Anecdotal evidence says there could be as many as 300 souls interred on the fenced hillside not far from North Ferry Road. The story goes that African slaves, free black men and women and Manhansett Indians who worked at or were associated with the Manor are buried here.
Dr. Mrozowski pointed out a massive stone at the foot of the hill. Words inscribed on the stone 125 years ago are now withered by time and just legible: “Burial Ground of the Colored People of Sylvester Manor.”
The white pines standing like sentinels on the hill were planted around 1900 in the belief the sweet-smelling needles would keep the air clean and disease-free around the burial site.
The team from Boston was careful to say that something was down below, but it was too early to tell exactly what. The positive response from Dr. Steinberg’s portable GPR equipment could be picking up large rocks and not graves and human remains, Dr. Mrozowski said.
Using GPR was a non-invasive — as opposed to digging — method of finding if there are graves and then mapping them, Dr. Dr. Mrozowski said.
He’s been all over the world searching for ancient cultures, revealing tangible remains that bring us closer to the people who lived and died long ago.
He’s been on Shelter Island before. Between 1998 and 2005, as director of the archaeological team, Dr. Mrozowski spent summers excavating Sylvester Manor’s grounds, unearthing a cultural mix of Native American, African, Dutch and English lives. In scholarly journals he’s noted that the archaeological record at Sylvester Manor is a natural laboratory to study the interactions of the various cultures that were here in the 17th and 18th centuries.
As the morning wore on it got colder, but the arrival of UMass grad students brought some warmth to the site with their chatter and energy as they raked leaves down to the bare earth.
Later in the day, a dozen Shelter Island School students came by on a field trip for their course, “History of Shelter Island,” led by teacher Peter Miedema.
But earlier, with just the archaeologists patiently working the GPR and silently moving across the area, there was an air of mediation as well as scientific research along with a natural instinct of respect that is felt in cemeteries.
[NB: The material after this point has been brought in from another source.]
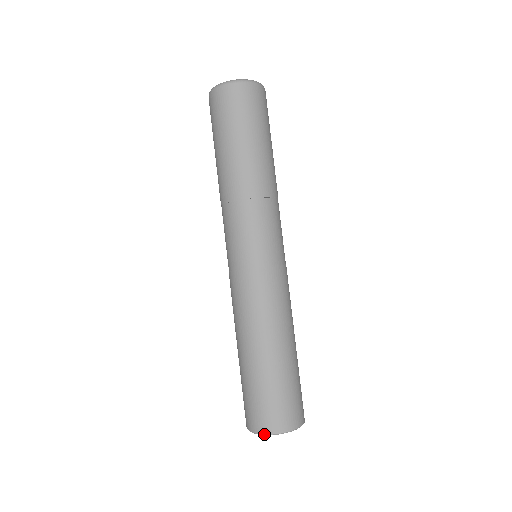
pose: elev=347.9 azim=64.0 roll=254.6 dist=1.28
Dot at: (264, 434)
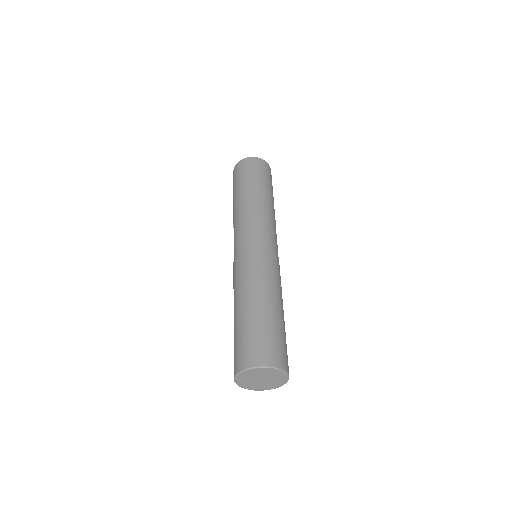
Dot at: (243, 369)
But for a cemetery, there was something missing. Wouldn’t head stones be marking the graves?
Dr. Mrozowski explained that for the class of people who would have been buried at Sylvester Manor three hundred years ago, the only markings for their lives and deaths would have been simple rocks.
He began pointing them out, colored brown and gold, partially covered with leaves, dotting the hillside.